- _TASK PROMPT_
Pull out each line of the data below that contains the string "mari". Case counts.
──────
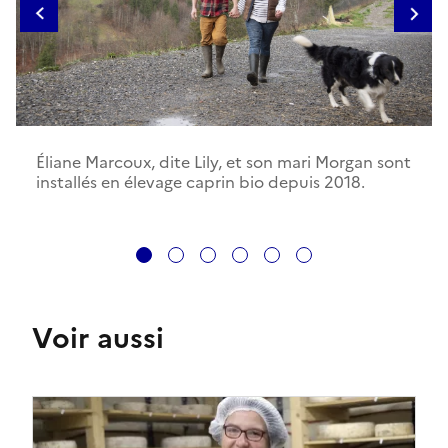
Éliane Marcoux, dite Lily, et son mari Morgan sont
installés en élevage caprin bio depuis 2018.
1
2
3
4
5
6
Voir aussi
──────
- _EXERCISE RESULT_
Éliane Marcoux, dite Lily, et son mari Morgan sont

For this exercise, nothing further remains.